Pathways to punitive damages. The court agreed with two of the three ways that the plaintiffs asserted punitive damages could be recovered from New GM based on Old GM conduct. The court rejected the contention that claims for punitive damages were contractually assumed by New GM under the sale agreement and, as a result, “all of Old GM’s conduct is fair game.” The totality of the contractual language and extrinsic evidence indicated that New GM did not agree to, nor contractually take on, Old GM’s punitive damages liability.
One pathway the court agreed upon was that of information “inherited” by New GM. Any acts by New GM personnel, or knowledge of New GM personnel (including knowledge that any of them might have acquired while previously working at Old GM), could, consistent with the court’s April decision and June judgment, be imputed to New GM to the extent appropriate under applicable nonbankruptcy law. Similarly, knowledge can be imputed as a consequence of documents in a company’s files, and, thus, documents in New GM’s files can be used as a predicate for such knowledge, even if the documents first came into existence before the sale from Old GM to New GM. The bankruptcy court determined that those general principles could be applied in the related GM litigation in other courts. In addition, information obtained by New GM after the sale, the court said, could be used for punitive damages purposes as well. The extent to which such after-acquired information was relevant to punitive damages claims was a matter of nonbankruptcy law, and for the other courts to determine.

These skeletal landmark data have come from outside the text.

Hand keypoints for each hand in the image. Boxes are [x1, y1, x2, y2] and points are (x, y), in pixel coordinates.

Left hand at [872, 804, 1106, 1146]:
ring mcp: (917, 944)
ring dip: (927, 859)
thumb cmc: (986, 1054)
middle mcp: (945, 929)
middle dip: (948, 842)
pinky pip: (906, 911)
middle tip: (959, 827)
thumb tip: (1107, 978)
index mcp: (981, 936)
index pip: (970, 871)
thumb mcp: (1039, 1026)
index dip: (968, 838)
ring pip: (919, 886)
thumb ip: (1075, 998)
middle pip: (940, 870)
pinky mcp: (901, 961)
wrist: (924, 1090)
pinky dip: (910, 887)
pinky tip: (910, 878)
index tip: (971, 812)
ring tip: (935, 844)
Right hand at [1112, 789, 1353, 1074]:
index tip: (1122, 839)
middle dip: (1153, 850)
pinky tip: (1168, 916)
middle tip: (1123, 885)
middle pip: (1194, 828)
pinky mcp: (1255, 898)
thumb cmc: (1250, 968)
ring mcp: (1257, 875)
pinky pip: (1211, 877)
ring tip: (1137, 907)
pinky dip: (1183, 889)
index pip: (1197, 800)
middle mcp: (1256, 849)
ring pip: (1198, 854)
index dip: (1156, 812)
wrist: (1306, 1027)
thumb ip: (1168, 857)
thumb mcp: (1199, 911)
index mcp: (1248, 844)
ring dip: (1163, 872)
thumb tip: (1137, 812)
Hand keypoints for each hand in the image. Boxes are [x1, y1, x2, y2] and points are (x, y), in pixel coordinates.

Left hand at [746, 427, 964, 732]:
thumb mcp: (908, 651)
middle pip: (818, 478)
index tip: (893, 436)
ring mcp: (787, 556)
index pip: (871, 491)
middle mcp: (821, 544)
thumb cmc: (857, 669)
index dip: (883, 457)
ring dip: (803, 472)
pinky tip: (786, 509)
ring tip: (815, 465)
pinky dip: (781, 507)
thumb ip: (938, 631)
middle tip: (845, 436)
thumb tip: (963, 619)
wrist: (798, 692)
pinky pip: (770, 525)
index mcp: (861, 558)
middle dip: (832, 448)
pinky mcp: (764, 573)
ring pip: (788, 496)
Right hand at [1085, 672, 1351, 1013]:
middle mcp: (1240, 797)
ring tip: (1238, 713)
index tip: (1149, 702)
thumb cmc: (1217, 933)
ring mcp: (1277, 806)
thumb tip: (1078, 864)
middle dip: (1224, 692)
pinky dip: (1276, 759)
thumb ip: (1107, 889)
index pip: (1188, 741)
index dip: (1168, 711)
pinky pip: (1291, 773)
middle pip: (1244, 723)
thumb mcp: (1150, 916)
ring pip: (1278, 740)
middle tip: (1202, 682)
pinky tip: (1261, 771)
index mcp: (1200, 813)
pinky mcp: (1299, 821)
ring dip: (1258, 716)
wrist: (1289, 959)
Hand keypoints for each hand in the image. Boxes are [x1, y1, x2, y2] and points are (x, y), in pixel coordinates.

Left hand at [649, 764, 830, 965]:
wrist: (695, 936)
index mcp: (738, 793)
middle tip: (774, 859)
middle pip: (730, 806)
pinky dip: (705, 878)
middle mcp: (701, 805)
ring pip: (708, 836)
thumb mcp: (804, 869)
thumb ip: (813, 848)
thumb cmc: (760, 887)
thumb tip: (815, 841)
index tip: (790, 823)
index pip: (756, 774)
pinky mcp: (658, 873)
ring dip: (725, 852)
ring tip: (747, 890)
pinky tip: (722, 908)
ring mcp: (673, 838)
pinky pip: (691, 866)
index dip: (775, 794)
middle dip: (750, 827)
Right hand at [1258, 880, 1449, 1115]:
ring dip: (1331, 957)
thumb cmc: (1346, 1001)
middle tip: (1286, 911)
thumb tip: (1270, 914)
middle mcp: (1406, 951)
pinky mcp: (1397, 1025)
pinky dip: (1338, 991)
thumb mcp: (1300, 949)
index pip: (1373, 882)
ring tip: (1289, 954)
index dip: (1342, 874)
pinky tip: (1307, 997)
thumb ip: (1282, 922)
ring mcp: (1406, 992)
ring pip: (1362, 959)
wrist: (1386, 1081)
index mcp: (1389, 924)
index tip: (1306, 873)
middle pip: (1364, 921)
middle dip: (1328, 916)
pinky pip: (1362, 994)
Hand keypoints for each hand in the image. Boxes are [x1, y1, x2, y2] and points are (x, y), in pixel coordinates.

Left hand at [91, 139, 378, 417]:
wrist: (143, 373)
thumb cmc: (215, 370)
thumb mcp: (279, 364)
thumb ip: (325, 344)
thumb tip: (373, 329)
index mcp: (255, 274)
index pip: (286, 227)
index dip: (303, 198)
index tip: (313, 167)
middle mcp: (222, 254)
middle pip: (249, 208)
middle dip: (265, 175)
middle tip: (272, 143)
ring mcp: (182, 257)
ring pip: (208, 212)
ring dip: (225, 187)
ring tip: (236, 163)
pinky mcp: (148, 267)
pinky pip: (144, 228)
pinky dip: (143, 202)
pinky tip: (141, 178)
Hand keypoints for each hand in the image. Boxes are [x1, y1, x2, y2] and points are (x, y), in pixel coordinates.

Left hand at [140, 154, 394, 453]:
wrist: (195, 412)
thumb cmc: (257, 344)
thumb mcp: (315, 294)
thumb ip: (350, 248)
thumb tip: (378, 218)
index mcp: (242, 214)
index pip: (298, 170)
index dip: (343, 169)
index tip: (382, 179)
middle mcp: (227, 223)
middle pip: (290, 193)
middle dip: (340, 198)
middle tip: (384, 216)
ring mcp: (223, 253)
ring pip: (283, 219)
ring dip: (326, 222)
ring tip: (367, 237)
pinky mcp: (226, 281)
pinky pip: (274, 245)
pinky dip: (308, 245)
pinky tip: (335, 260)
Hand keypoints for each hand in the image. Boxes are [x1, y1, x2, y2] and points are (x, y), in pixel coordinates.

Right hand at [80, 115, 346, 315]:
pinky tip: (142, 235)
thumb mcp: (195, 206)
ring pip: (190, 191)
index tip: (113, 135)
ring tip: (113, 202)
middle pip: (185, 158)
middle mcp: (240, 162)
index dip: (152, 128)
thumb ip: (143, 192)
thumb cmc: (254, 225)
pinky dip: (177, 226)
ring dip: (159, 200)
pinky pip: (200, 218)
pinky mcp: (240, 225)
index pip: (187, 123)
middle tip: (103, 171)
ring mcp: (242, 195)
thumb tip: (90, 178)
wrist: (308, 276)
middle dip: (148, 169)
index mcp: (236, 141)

Punitive damages. The court concluded that punitive damages with respect to products liability claims or economic loss claims involving Old GM manufactured vehicles could be sought against New GM only to the extent that they rely solely on New GM knowledge or conduct. The claims cannot be based on Old GM knowledge or conduct, the court said. However, they can be based on knowledge of New GM employees that was “inherited” from their tenure at Old GM (or documents inherited from Old GM) and based on knowledge acquired after the sale by New GM.
The case is No. 09-50026 (REG).
Attorneys: Donald F. Baty, Jr. (Honigman Miller Schwartz and Cohn LLP) and David R. Berz (Weil, Gotshal & Manges LLP) for Motors Liquidation Co. a/k/a GMC Truck Division a/k/a Automotive Market Research a/k/a NAO Fleet Operations a/k/a National Car Rental a/k/a GM Corp. a/k/a National Car Sales a/k/a GM Corp.-GM Auction Department f/k/a General Motors Corp. Lisa H. Rubin (Gibson Dunn & Crutcher LLP) for Wilmington Trust Co. Brian Shoichi Masumoto, Office of the United States Trustee, for U.S. Trustee. Angela Ferrante (Garden City Group, LLC) for GCG, Inc. a/k/a The Garden City Group, Inc. Philip Bentley (Kramer Levin Naftalis & Frankel LLP) for Official Committee of Unsecured Creditors of General Motors Corp. Arthur Jay Steinberg (King & Spalding LLP) for General Motors LLC.
Companies: Motors Liquidation Co. f/k/a General Motors Corp.; General Motors LLC.